Re: [PATCH 3/3] revision: insert unsorted, then sort in prepare_revision_walk()

Shawn Pearce <spearce@xxxxxxxxxxx> · Fri, 6 Apr 2012 12:21:09 -0700

On Thu, Apr 5, 2012 at 06:02, Nguyen Thai Ngoc Duy <pclouds@xxxxxxxxx> wrote:
> On linux-2.6.git, one 521MB pack, it generates a 356MB cache and a
> 30MB index companion. Though if you are willing to pay extra 5 seconds
> for decompressing, then the cache can go down to 94MB. We can cut
> nearly half "rev-list --objects --all" time with this cache
> (uncompressed cache):
>
> $ time ~/w/git/git rev-list --objects --all --quiet </dev/null
> real    2m31.310s
> user    2m28.735s
> sys     0m1.604s
>
> $ time TREE_CACHE=cache ~/w/git/git rev-list --objects --all --quiet </dev/null
> real    1m6.810s
> user    1m6.091s
> sys     0m0.708s
>
>  $ time ~/w/git/git rev-list --all --quiet </dev/null
> real    0m14.261s  # should be cut down to one third with commit cache
> user    0m14.088s
> sys     0m0.171s
>
> Not really good. "rev-list --objects"'s taking less than 30s would be
> nicer. lookup_object() is on top from 'perf' report with cache on. Not
> sure what to do with it.

My officemate Colby and I came up with a better solution a few weeks
ago, but haven't really had a chance to discuss it in on the list. I
guess I should try to do that now. Like anything else, we went into
this work with some assumptions.

There are two operations we really wanted to improve the performance
of, `git rev-list --objects` for the two commonly used cases from
pack-objects, notably `rev-list --objects $WANT` and `rev-list
--objects $WANT --not $HAVE`. That is, clone and incrementally
fetching something when you have a common ancestor. I'm currently
ignoring shallow clone in this work as it tends to be a bit less
expensive on the object enumeration part.

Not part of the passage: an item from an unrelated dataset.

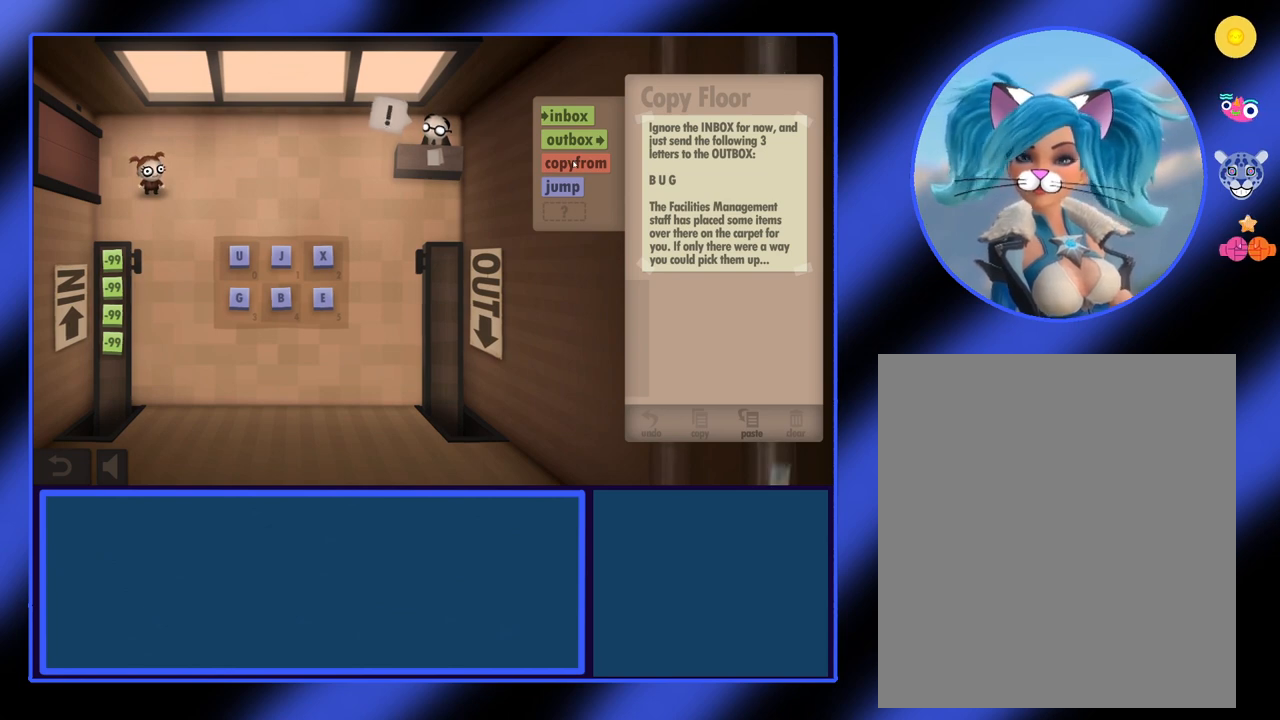
{"keys": [], "mouse": [], "events": []}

Working from the linux repository, with roughly 2.2M objects, we can
assume the vast majority of these objects are stored in a pack file.
If we further assume these are mostly in a single pack file, we can
easily assign every packed object a unique integer. We do this by
assigning the N-th object in the pack integer N. You can already do
this by taking the pack index and computing the reverse index, sorted
by offset in pack. Finding the integer value for any SHA-1 is then a
matter of locating its offset in the normal index, and locating the
position of it in the reverse index... a O(2 log N) operation.

With all of the packed objects named by an integer [0, N) we can build
a series of bitmaps representing reachability. Given a commit, its
bitmap has every bit set for every object that `git rev-list --objects
$COMMIT_SHA1` would output. If the pack is built from a single branch
(e.g. a repository with no tags and only a master branch), that tip
commit would have every bit set in its bitmap, as all objects in the
pack are contained in the bitmap.

A bitmap of 2.2M objects is 2.2M bits in size, and is roughly 275 KiB
worth of data. But we can compress the bitmap using word aligned
hybrid compression (WAH) [1] and have it drop to about 1 KiB in size.

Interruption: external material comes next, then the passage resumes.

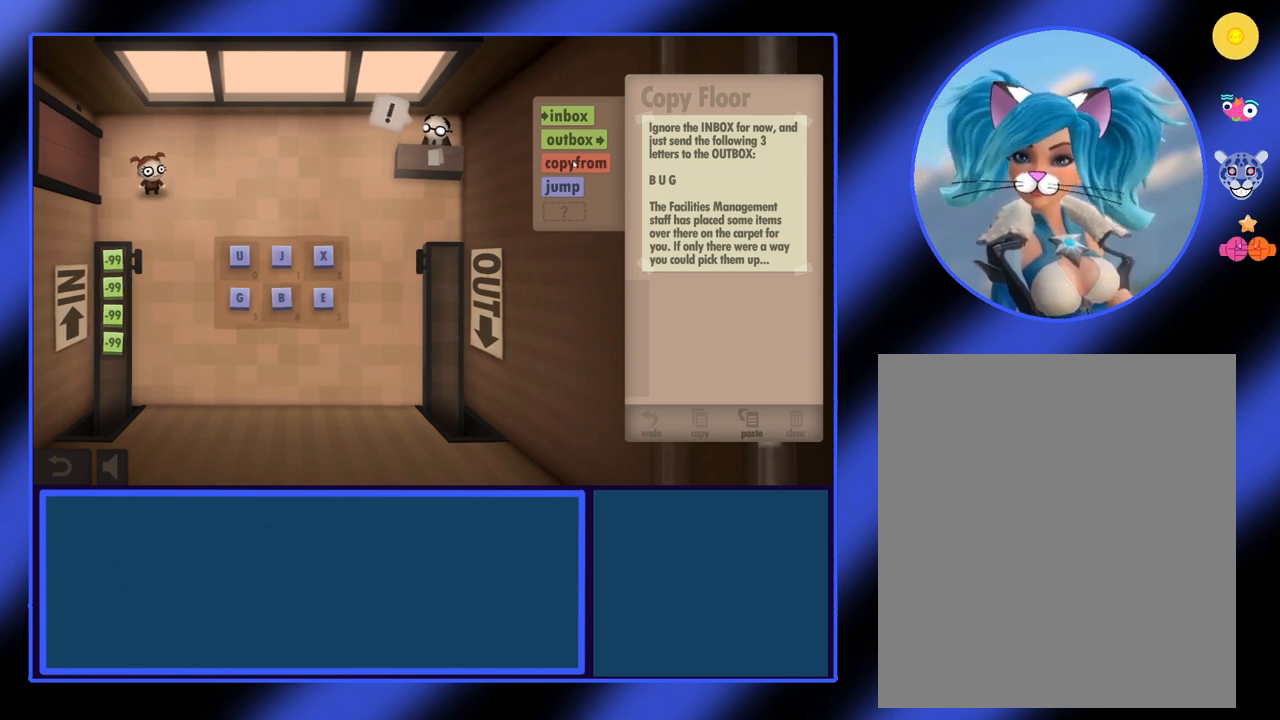
{"keys": [], "mouse": ["left"], "events": [[100, "mouse_left", "down"]]}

Packs have fairly good locality given that they are roughly ordered by
time. The further back in history you go, the bitmap for any given
commit will start to contain more zeros than ones, and the zeros will
be roughly consecutive as the regions of the pack are less full, so
the bitmap still compresses well.

We actually did an experiment computing the bitmaps for all of the
commits in the kernel repository, IIRC the largest ones were coming in
around 40 KiB in the middle of history, and then shrinking smaller
again as you got further back in history.

Assuming all bitmaps are around 20 KiB average size (most were in this
range), storing bitmaps for every commit costs around 4.2G. Not worth
it. However.

If we take the kernel history in rev-list and pick two commits that
are roughly ~10,000 commits apart from one another, JGit can compute
the rev-list --objects between these two commits in about 120
milliseconds (git-core should be faster, or at least comparable).

Given that, we don't have to store every bitmap. Instead you store the
bitmaps about every 10,000 commits. Now your bitmap storage is closer
to 1 MiB in size for the entire pack. This can be easily appended to
the end of the pack-*.idx file as a new section when the pack is
built. The packer can construct the necessary data during packing with
what I suspect relatively little additional cost to what its already
doing, as most of the required data is in memory or being touched
anyway.

Obviously that 10k distance between bitmaps is tuneable, and could be
a config variable. We could even make it a % of the pack size, with
Git automatically selecting equidistant points between commits in the
history such that the compressed bitmaps fit within the target
percentage. Repository owners could set this to e.g. 10% and let the
machine do the rest of the work. (10% of a 560M pack might be ~56M
worth of bitmaps or every ~2800 commits.)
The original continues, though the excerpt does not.